Je relis le passage cité en conclusion de mon message de lundi dernier.
' Mais je ne ressentais aucune appréhension. J'étais déjà suffisamment familiarisé avec l'Archipel. Une patience extrême, un soin extrême me permettraient de franchir la région des terres fragmentées, des brises fugitives et des eaux mortes pour qu'enfin je sente l'objet de mon commandement vivre avec la grande houle et s'incliner au souffle puissant des vents réguliers qui lui donneraient le sentiment d'une vie vaste et plus intense. La route serait longue. Toutes les routes sont longues qui mènent vers ce que le coeur désire. Mais cette route-ci, je pouvais la lire en esprit sur la carte, d'un oeil professionnel, avec toutes ses complications et ses difficultés; et pourtant assez simple d'une certaine manière. On est marin, ou on ne l'est pas. Et je ne doutais pas de l'être.'
( Dans La Ligne d'Ombre, traduction de Florence Herbulot, tome IV Pléïade p 910)
C'est étrange: aujourd'hui, les phrases soulignées la semaine dernière ne pèsent plus grand chose devant celle-ci: 'franchir la région des terres fragmentée'.
Qui a pour objectif de franchir la région des terres fragmentées? Qui sinon l'écrivain qui en créant un livre doit essayer de dépasser le chaos. Mais quel chaos? Le chaos du monde, qui répond évidemment au chaos de la mer. Le capitaine du bateau doit amener son navire à bon port, accomplir la traversée, donner un sens aux mouvements absurdes dont s'animent la surface des eaux, en faire profiter les voiles de son bateau. Aller du port de départ au port d'arrivée. Qu'il y ait une première et une dernière page.
Quel est l'objet du commandement de Joseph Conrad? Son navire bien sûr, mais aussi son livre. Son livre auquel il doit conférer une existence propre sur la grande mer du monde.

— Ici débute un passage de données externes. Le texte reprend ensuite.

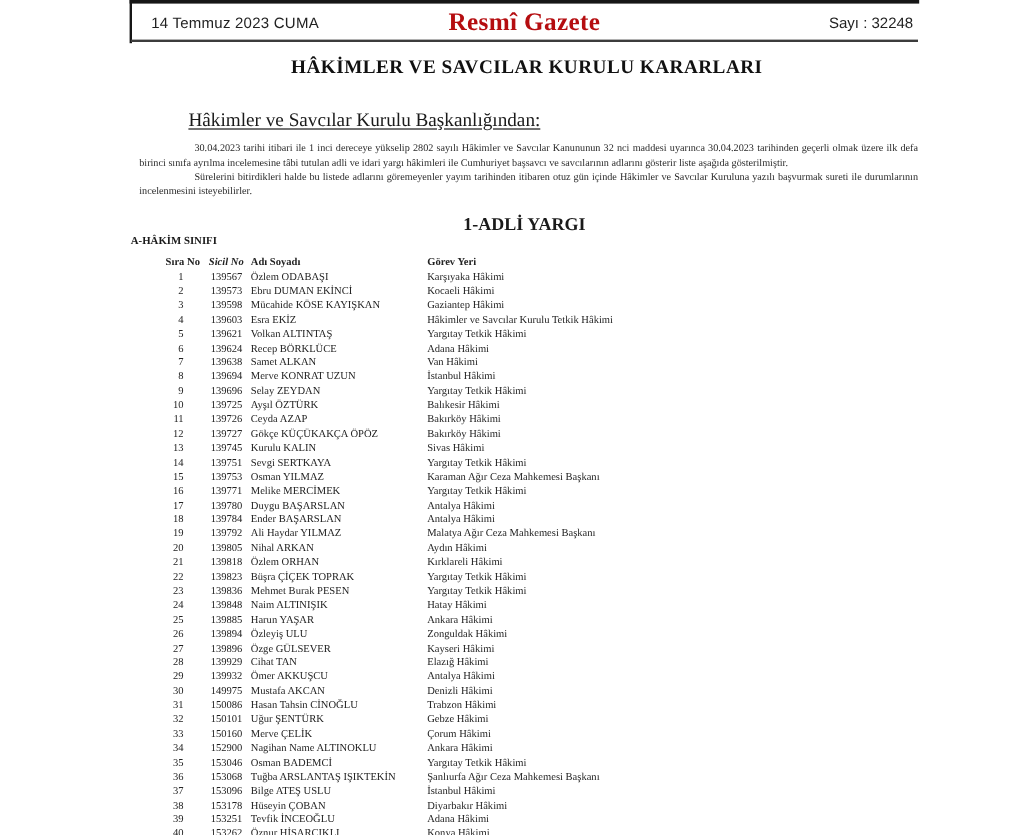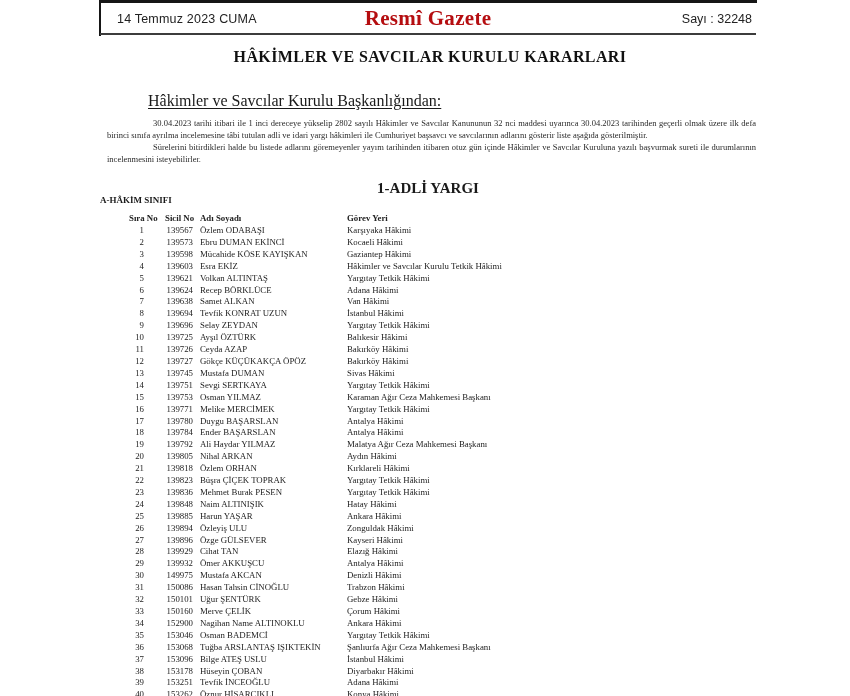--- a/index.html
+++ b/index.html
@@ -12,6 +12,7 @@
     overflow: hidden;
     font-family: "Liberation Serif", serif;
     color: #1c1c1c;
+    margin-left: 9px;
   }
   
   .top-border {

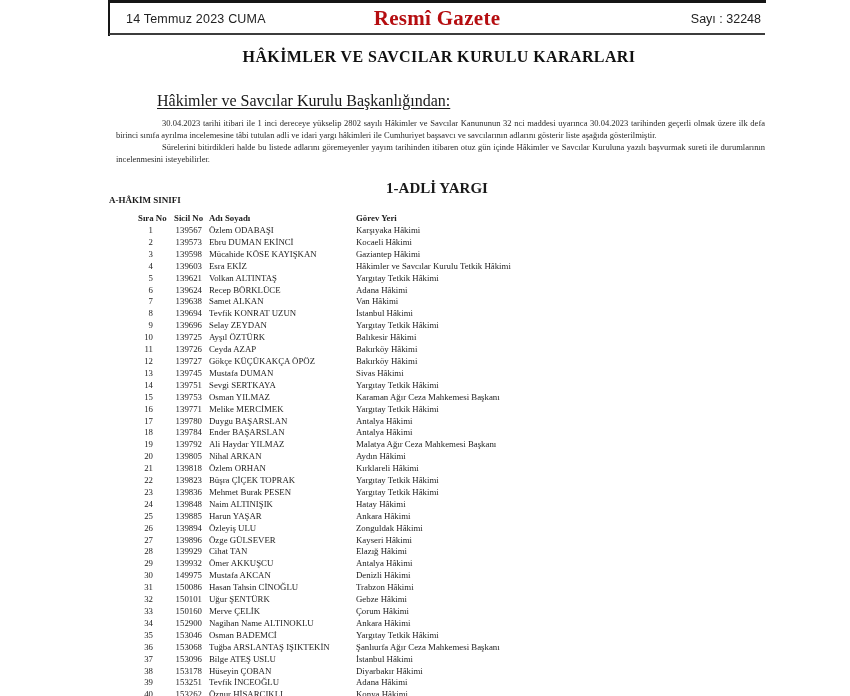--- a/index.html
+++ b/index.html
@@ -91,7 +91,7 @@
   .c-name  { padding-left: 7px; }
   .c-duty  { padding-left: 0; }
   .t-row.head .c-sira  { text-align: left; padding-left: 16px; }
-  .t-row.head .c-sicil { text-align: right; padding-left: 19px; }
+  .t-row.head .c-sicil { text-align: right; padding-left: 19px; font-style: italic; }
 </style>
 </head>
 <body>

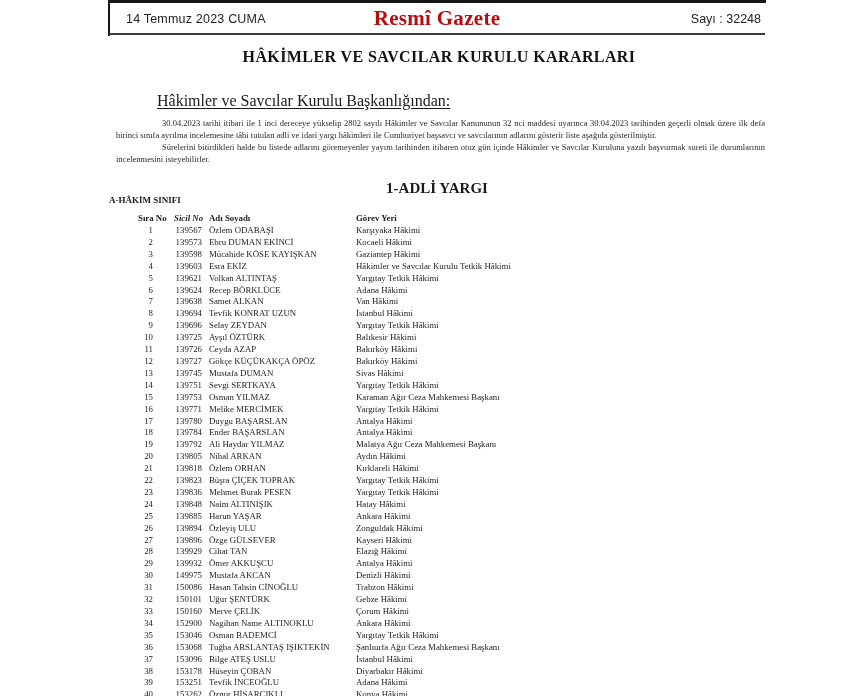--- a/index.html
+++ b/index.html
@@ -181,7 +181,7 @@
         <div class="t-row">
           <span class="c-sira">8</span>
           <span class="c-sicil">139694</span>
-          <span class="c-name">Tevfik KONRAT UZUN</span>
+          <span class="c-name">Merve KONRAT UZUN</span>
           <span class="c-duty">İstanbul Hâkimi</span>
         </div>
 

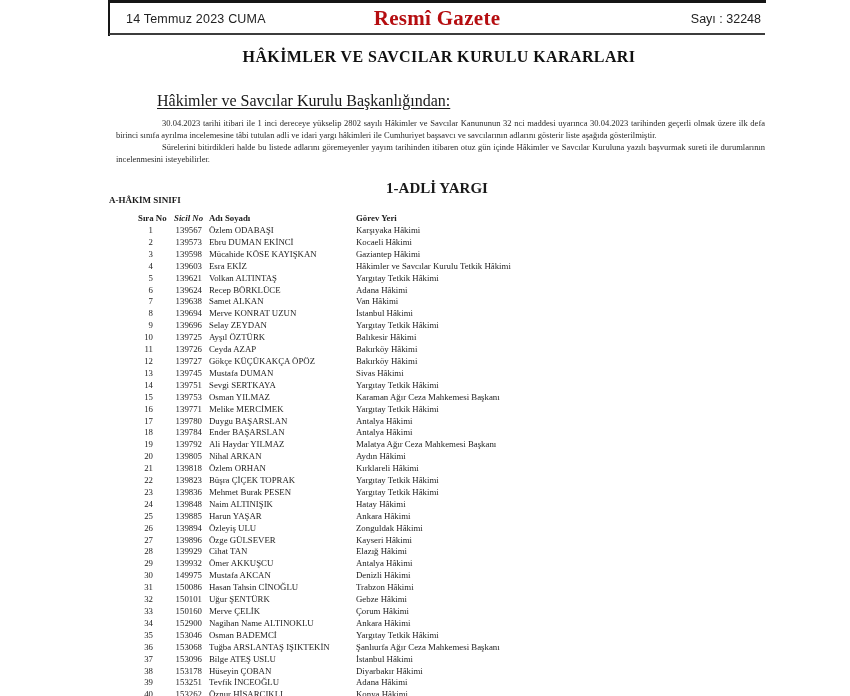--- a/index.html
+++ b/index.html
@@ -216,7 +216,7 @@
         <div class="t-row">
           <span class="c-sira">13</span>
           <span class="c-sicil">139745</span>
-          <span class="c-name">Mustafa DUMAN</span>
+          <span class="c-name">Kurulu KALIN</span>
           <span class="c-duty">Sivas Hâkimi</span>
         </div>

Qu'a-t-il fait? Lui, le grand Joseph Conrad?
Jusqu'à ses 32 ans, il a parcouru toutes les mers du monde. Domestiquant les océans, transformant le roulis en voyage, en traversée.
Et puis à 32 ans, il est revenu à terre, il s'est assis à sa table de travail pour domestiquer l'autre mer. Pour donner un sens aux flux et aux reflux d'un autre océan.
L'écriture d'un livre est une traversée.
Etre écrivain est un métier. Compliqué mais simple aussi, comme le métier de marin. Car on l'est ou on ne l'est pas.
Tirer un ordre du chaos est la mission du marin face à la mer, face aux homes qui forment l'équipage du bateau.
Tirer un ordre du chaos est la mission de l'écrivain qui doit extraire du monde un livre, un livre avec un début et une fin, un livre qui tient debout tout seul.
tirer un ordre du chaos est la mission de chaque honnête homme qui a décidé de faire quelque chose de sa vie - l'ordre qui doit émerger, c'est sa vie elle-même, la cohérence de cette vie qui la fait tenir debout toute seule, comme un livre réussi n'a plus besoin de son auteur.
Un homme se dresse à la proue, il affronte les turbulences du maelström, il les prend à bras le corps: est-il marin? est-il écrivain?
Si l'on en croit Michelet, 'dans toutes les anciennes langues de l'Inde à l'Irlande, le nom de la mer a pour synonyme ou analogue le désert et la mort'.
L'écrivain combat l'oubli, le désert et la mort.
Je vous le dis solennellement aujourd'hui: le marin et l'écrivain marchent main dans la main.